#### [Task]
Beginning with the line containing "land management. Her" and ending with the line containing "Understanding DeFi", write out each line of the records below exactly; pictures and lines outside that range are left out.

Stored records

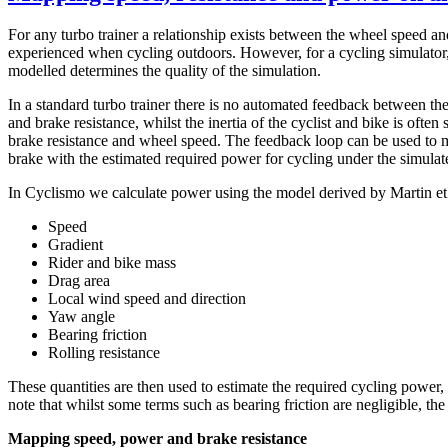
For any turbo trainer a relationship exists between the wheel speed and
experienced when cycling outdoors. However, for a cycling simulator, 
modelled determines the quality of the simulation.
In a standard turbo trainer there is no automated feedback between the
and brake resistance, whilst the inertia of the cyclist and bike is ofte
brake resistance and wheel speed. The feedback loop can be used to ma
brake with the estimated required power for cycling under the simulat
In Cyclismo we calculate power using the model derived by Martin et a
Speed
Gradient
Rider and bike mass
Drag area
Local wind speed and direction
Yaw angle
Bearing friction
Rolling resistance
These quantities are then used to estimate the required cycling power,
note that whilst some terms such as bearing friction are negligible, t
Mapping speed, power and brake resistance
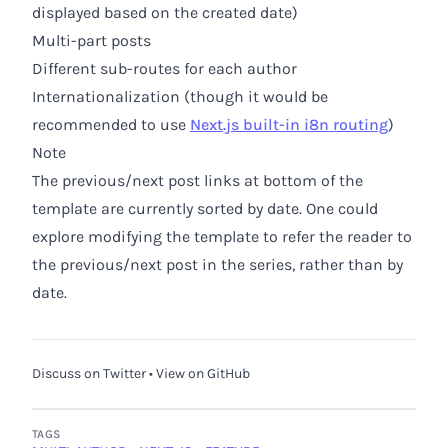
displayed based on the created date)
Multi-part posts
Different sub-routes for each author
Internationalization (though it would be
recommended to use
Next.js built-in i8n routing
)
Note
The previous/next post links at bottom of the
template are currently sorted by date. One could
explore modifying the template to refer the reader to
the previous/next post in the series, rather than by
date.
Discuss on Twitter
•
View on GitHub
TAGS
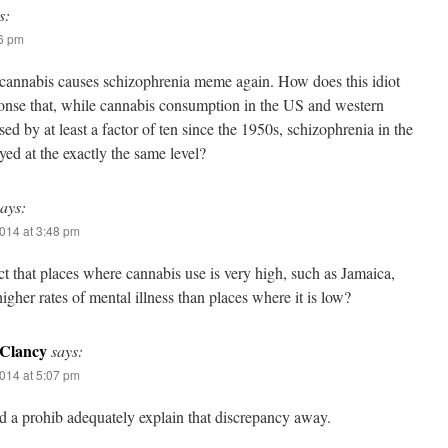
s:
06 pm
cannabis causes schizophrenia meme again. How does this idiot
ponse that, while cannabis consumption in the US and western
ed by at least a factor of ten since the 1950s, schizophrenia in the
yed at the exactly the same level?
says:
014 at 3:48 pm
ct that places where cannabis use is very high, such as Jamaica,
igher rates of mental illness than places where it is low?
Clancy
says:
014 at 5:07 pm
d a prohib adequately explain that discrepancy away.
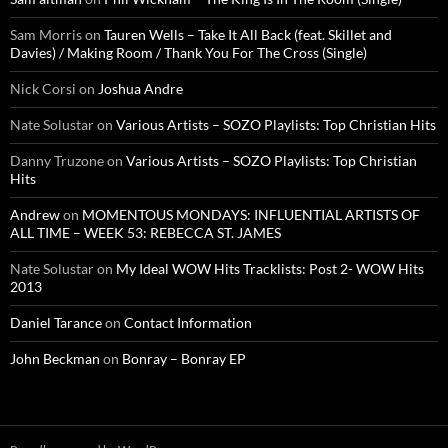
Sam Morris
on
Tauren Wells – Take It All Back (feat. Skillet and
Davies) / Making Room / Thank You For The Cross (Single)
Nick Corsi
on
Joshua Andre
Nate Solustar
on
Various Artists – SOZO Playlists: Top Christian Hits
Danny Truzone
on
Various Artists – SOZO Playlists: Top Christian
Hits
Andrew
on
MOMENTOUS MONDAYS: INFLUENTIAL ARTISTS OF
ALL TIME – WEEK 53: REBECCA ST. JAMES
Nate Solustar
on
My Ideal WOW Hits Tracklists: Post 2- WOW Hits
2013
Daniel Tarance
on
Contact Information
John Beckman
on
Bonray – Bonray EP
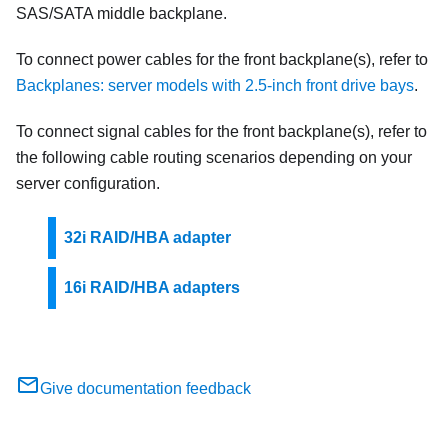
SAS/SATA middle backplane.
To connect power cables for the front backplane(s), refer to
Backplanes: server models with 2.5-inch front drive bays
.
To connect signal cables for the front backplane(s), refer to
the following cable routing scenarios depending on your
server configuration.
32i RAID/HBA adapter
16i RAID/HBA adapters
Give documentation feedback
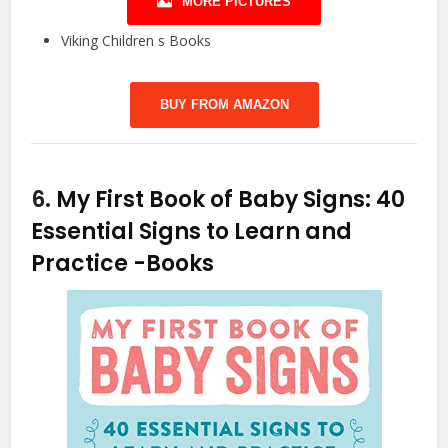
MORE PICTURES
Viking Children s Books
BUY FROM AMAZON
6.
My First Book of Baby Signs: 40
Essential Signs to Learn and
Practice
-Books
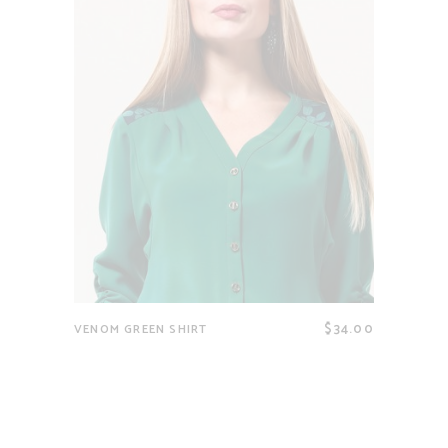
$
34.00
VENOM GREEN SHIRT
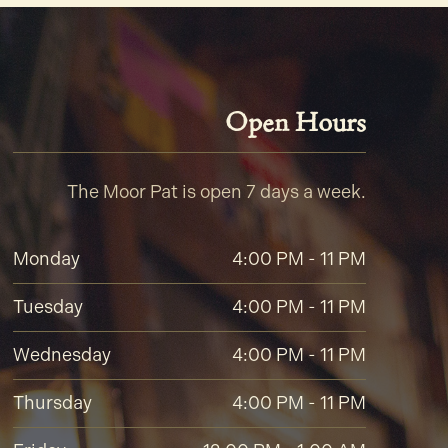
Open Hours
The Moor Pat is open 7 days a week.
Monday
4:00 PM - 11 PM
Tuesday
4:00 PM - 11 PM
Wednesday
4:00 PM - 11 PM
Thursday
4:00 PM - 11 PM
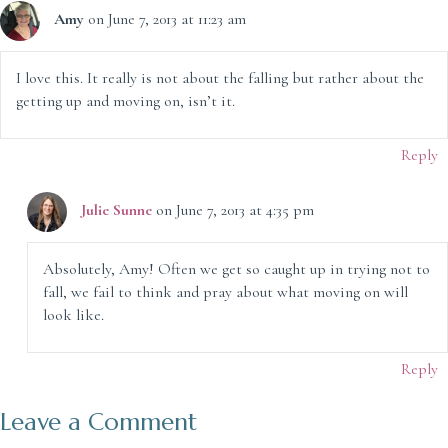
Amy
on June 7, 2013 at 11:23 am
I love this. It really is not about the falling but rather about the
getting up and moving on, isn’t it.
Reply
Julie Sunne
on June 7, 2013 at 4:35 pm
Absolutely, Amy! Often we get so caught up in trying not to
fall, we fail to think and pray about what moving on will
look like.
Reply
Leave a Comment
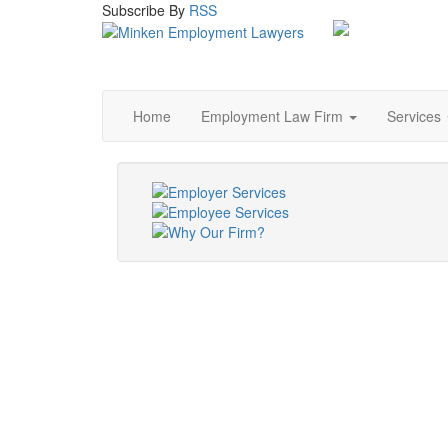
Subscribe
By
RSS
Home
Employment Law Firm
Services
* * *
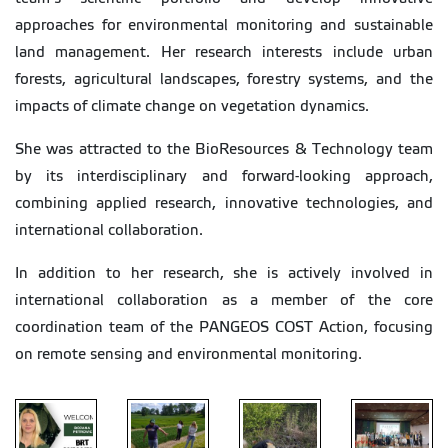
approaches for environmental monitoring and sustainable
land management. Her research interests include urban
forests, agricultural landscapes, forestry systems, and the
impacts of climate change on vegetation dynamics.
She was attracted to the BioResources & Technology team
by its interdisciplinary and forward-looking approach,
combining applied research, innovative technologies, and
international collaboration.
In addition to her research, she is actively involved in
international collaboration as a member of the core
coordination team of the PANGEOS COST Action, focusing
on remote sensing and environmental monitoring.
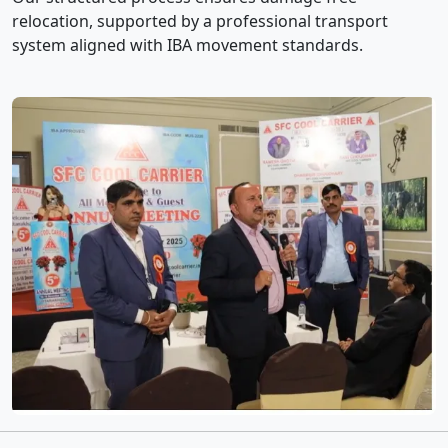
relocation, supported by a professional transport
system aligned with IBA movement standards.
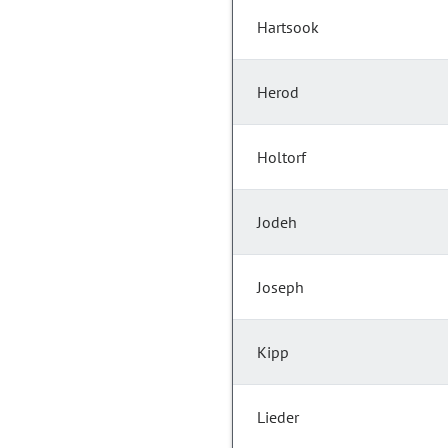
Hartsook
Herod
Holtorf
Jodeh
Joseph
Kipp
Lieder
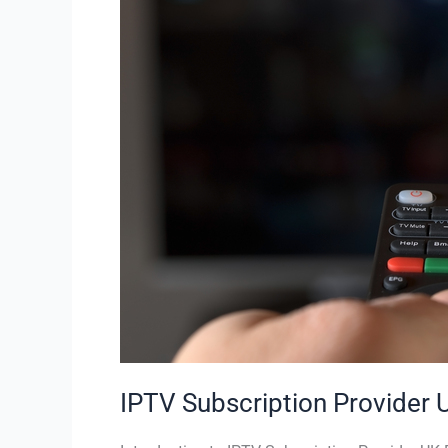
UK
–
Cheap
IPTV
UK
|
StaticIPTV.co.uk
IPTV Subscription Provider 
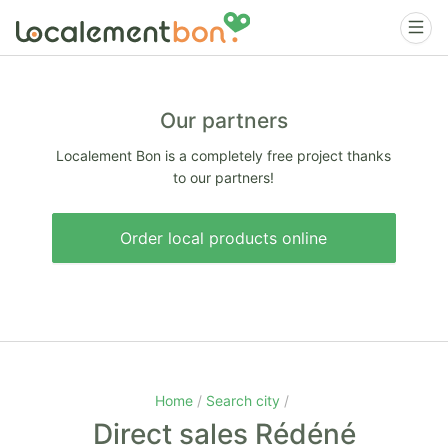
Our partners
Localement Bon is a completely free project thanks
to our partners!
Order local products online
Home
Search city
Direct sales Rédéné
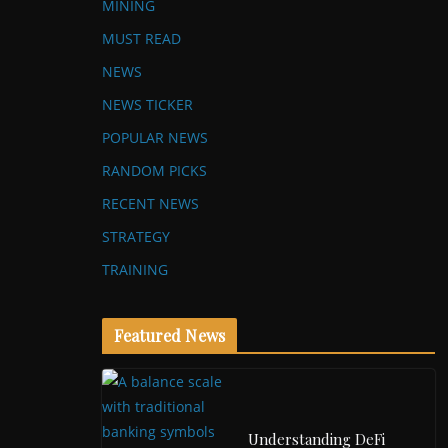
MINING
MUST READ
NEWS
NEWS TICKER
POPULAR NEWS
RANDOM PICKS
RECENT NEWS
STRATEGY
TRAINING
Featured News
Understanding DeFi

#### [Response]
land management. Her research interests include urban
forests, agricultural landscapes, forestry systems, and the
impacts of climate change on vegetation dynamics.
She was attracted to the BioResources & Technology team
by its interdisciplinary and forward-looking approach,
combining applied research, innovative technologies, and
international collaboration.
In addition to her research, she is actively involved in
international collaboration as a member of the core
coordination team of the PANGEOS COST Action, focusing
on remote sensing and environmental monitoring.
relocation, supported by a professional transport
system aligned with IBA movement standards.
Hartsook
Herod
Holtorf
Jodeh
Joseph
Kipp
Lieder
UK
–
Cheap
IPTV
UK
|
StaticIPTV.co.uk
IPTV Subscription Provider 
Our partners
Localement Bon is a completely free project thanks
to our partners!
Order local products online
Home
Search city
Direct sales Rédéné
MINING
MUST READ
NEWS
NEWS TICKER
POPULAR NEWS
RANDOM PICKS
RECENT NEWS
STRATEGY
TRAINING
Featured News
Understanding DeFi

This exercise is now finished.